An oil painting of Ludwig Wittgenstein by Mike Newton.

Can language present our inner mental states? No, said Ludwig Wittgenstein (b. 1889). These states are not expressible in words.

If I am in pain, I can only sense it; I cannot know it—that doesn’t make any sense. For what does it mean to know I’m in pain?! I’m in pain; saying so adds nothing since I cannot be in pain and not know it—the knowledge-claim simply collapses to my being in pain. There can be no private rule-following.

But perhaps there is scope for public language between people? Indeed, another person may deduce my pain correctly from the words or signs I use—even primitive ones, such as my grimaces and my whines. Then again, perhaps I am faking it. What’s the solution?

Building on Wittgenstein’s work, Saul Kripke (b. 1940)—Kripkenstein!—writes that a community follows linguistic rules which give ‘signs’ their meanings. What does 2+2 equal? Well, 4 because ‘+’ means ‘plus’. While ‘+’ could be ‘quus’, denoting a different rule, the community doesn’t follow the ‘quus’ rule and I can corroborate my answer with theirs.

However, Wittgenstein said such thinking is exposed to the ‘rule-following paradox’. The answer to what ‘+’ means is not fixed: multiple rules are available and establishing a specific one is not guaranteed. Quite possibly, the community interprets ‘+’ as something else or misremembers the original meaning, creating conflicts in rules. So Kripke merely postpones the problem with his pragmatic, not analytic, proposal.
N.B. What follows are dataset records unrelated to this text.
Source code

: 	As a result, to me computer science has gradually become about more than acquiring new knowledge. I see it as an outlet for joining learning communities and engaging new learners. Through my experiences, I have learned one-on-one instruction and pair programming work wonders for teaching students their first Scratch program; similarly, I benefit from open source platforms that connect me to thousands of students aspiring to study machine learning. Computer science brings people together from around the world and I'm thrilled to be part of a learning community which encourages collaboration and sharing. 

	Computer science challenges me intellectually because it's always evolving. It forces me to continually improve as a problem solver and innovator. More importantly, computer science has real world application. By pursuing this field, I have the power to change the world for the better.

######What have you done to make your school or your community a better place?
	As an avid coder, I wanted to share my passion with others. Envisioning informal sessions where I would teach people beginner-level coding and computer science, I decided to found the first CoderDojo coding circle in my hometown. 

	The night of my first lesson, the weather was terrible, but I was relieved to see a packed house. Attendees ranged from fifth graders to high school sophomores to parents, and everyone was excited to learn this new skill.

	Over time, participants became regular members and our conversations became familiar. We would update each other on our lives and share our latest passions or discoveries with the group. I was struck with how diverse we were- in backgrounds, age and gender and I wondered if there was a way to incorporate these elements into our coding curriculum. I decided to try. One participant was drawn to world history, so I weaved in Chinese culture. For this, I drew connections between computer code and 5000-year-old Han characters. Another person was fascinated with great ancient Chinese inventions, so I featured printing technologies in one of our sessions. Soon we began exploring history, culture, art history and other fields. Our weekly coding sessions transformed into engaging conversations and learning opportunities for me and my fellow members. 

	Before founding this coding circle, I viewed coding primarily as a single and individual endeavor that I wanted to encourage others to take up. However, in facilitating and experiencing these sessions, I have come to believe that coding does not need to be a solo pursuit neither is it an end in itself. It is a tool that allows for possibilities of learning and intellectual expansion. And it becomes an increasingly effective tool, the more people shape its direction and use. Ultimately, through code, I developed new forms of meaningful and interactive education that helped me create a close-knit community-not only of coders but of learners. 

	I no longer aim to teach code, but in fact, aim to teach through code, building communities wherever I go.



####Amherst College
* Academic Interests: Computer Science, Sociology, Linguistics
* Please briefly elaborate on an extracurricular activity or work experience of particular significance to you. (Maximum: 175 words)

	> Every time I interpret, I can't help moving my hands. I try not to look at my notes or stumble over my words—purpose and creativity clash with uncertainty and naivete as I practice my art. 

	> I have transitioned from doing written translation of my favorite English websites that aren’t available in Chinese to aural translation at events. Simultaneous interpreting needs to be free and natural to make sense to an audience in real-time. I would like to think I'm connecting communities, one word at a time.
To quote Wittgenstein in Philosophical Investigations:

‘A rule stands there like a signpost.—Does the signpost leave no doubt about the way I have to go? Does it show which direction I am to take when I have passed it, whether along the road or the footpath or cross-country? But where does it say which way I am to follow it; whether in the direction of its finger or (for example) in the opposite one?—And if there were not a single signpost, but a sequence of signposts or chalk marks on the ground—is there only one way of interpreting them?—So I can say that the signpost does after all leave room for doubt.’

Meaning is still possible, says Wittgenstein. It is the external relations of a community’s public language game (the context) that introduces conflicts in rules; but there are inner relations in each of us that channel meaning. However, I must ‘follow the rule blindly’—for example, like babies who express pain by crying and like adults who intuitively respond in similar ways to training. Restricting meaning to these dissolves the paradox.

But how many of these inner relations are followed blindly and how many are empirically learned? For while I think reading left to right is intuitive, many people do not.